Exercise brief -
Below are records; reproduce exactly the lines from the one that has "right shoulder: (743, 325)" through the one that has "left ankle: (233, 285)", ends included, and nothing more.

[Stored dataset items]
+-------+
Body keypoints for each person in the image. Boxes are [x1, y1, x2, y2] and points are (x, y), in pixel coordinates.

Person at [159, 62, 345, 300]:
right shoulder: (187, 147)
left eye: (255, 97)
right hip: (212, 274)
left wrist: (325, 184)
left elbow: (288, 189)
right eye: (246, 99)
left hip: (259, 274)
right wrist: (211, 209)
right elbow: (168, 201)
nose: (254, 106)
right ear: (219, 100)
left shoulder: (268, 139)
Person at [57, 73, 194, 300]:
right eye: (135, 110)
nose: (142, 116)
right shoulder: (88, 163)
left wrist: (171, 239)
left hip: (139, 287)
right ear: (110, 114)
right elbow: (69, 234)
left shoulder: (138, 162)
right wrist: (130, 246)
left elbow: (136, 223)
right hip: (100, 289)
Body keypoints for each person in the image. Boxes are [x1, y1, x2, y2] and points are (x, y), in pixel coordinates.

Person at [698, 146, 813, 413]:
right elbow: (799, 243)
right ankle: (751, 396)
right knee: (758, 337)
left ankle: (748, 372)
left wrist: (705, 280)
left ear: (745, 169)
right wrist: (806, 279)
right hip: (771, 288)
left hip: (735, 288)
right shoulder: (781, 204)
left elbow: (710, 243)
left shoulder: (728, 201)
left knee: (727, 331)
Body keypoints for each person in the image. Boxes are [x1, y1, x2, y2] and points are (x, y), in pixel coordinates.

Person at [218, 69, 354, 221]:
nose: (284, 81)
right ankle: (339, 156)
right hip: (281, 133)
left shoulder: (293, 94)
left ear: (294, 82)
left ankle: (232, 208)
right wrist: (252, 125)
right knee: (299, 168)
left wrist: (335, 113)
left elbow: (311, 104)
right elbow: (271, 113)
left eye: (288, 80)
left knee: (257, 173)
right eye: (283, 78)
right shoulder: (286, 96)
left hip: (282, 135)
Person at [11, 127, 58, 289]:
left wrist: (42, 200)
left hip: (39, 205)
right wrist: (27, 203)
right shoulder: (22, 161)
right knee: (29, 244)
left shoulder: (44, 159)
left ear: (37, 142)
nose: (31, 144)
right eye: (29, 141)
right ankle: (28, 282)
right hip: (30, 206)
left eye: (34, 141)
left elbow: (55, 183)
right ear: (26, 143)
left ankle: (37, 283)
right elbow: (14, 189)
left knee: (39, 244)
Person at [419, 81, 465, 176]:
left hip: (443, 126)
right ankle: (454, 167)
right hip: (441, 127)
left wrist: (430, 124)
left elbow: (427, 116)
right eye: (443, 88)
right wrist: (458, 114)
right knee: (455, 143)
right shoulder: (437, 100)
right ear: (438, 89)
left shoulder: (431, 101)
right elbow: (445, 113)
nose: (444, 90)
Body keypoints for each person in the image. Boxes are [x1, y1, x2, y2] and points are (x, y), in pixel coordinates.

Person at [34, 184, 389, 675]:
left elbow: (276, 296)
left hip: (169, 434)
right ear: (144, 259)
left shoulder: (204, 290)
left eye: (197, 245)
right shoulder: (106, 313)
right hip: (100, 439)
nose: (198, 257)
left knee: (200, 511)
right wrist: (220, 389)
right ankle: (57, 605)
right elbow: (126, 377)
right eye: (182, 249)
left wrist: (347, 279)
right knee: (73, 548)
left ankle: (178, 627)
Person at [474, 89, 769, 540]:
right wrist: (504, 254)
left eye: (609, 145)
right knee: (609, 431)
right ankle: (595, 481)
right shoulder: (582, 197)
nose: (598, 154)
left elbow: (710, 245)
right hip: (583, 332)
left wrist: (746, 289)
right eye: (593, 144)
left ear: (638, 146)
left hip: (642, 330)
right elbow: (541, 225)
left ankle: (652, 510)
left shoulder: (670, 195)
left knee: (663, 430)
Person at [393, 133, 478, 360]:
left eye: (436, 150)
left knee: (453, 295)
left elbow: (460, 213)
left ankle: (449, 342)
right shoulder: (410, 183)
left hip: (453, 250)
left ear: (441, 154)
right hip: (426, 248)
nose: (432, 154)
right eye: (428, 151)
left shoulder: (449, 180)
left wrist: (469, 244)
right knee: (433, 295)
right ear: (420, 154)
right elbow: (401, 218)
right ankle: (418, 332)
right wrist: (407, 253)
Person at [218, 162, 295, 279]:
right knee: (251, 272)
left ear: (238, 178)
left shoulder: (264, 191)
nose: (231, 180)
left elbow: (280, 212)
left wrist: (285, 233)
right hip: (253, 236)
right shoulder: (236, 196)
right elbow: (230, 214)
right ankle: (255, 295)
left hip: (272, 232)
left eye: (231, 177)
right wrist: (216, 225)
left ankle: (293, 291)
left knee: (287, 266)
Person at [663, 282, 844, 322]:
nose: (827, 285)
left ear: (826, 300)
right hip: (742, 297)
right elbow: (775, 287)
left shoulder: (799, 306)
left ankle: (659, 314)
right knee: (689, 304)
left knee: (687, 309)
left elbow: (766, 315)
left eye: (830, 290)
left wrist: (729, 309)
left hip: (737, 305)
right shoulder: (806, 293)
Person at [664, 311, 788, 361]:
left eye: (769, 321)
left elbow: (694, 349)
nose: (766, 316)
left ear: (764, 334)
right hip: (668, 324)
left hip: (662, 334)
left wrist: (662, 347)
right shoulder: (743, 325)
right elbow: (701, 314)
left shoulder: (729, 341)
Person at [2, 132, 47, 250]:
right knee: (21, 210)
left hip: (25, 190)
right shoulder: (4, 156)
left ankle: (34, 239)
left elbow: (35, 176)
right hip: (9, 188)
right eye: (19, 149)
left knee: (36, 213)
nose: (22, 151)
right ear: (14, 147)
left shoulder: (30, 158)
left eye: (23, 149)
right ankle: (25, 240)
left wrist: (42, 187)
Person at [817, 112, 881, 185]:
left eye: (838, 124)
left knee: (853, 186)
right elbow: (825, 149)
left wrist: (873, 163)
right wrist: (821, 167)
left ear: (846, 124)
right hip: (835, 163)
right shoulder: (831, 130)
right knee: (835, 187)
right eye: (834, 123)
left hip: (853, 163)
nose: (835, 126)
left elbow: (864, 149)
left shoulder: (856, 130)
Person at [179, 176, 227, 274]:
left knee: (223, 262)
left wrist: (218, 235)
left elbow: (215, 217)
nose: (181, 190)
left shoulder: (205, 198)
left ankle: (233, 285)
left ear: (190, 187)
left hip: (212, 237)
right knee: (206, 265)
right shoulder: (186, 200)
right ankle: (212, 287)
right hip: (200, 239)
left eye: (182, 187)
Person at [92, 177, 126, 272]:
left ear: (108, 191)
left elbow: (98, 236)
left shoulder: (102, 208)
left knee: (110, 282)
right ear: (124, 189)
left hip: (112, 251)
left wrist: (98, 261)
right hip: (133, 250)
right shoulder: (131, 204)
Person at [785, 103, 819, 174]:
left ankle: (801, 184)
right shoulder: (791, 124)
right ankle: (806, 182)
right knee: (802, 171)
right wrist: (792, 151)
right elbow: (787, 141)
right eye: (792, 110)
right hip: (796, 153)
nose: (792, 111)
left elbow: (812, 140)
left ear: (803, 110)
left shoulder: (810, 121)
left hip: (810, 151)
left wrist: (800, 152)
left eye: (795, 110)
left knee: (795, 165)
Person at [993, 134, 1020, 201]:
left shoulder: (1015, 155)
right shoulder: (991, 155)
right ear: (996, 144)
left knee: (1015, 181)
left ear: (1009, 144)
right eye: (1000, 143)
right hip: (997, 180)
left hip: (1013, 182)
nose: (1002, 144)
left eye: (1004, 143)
+-------+
Result for this task -
right shoulder: (743, 325)
right elbow: (701, 314)
left shoulder: (729, 341)
Person at [2, 132, 47, 250]:
right knee: (21, 210)
left hip: (25, 190)
right shoulder: (4, 156)
left ankle: (34, 239)
left elbow: (35, 176)
right hip: (9, 188)
right eye: (19, 149)
left knee: (36, 213)
nose: (22, 151)
right ear: (14, 147)
left shoulder: (30, 158)
left eye: (23, 149)
right ankle: (25, 240)
left wrist: (42, 187)
Person at [817, 112, 881, 185]:
left eye: (838, 124)
left knee: (853, 186)
right elbow: (825, 149)
left wrist: (873, 163)
right wrist: (821, 167)
left ear: (846, 124)
right hip: (835, 163)
right shoulder: (831, 130)
right knee: (835, 187)
right eye: (834, 123)
left hip: (853, 163)
nose: (835, 126)
left elbow: (864, 149)
left shoulder: (856, 130)
Person at [179, 176, 227, 274]:
left knee: (223, 262)
left wrist: (218, 235)
left elbow: (215, 217)
nose: (181, 190)
left shoulder: (205, 198)
left ankle: (233, 285)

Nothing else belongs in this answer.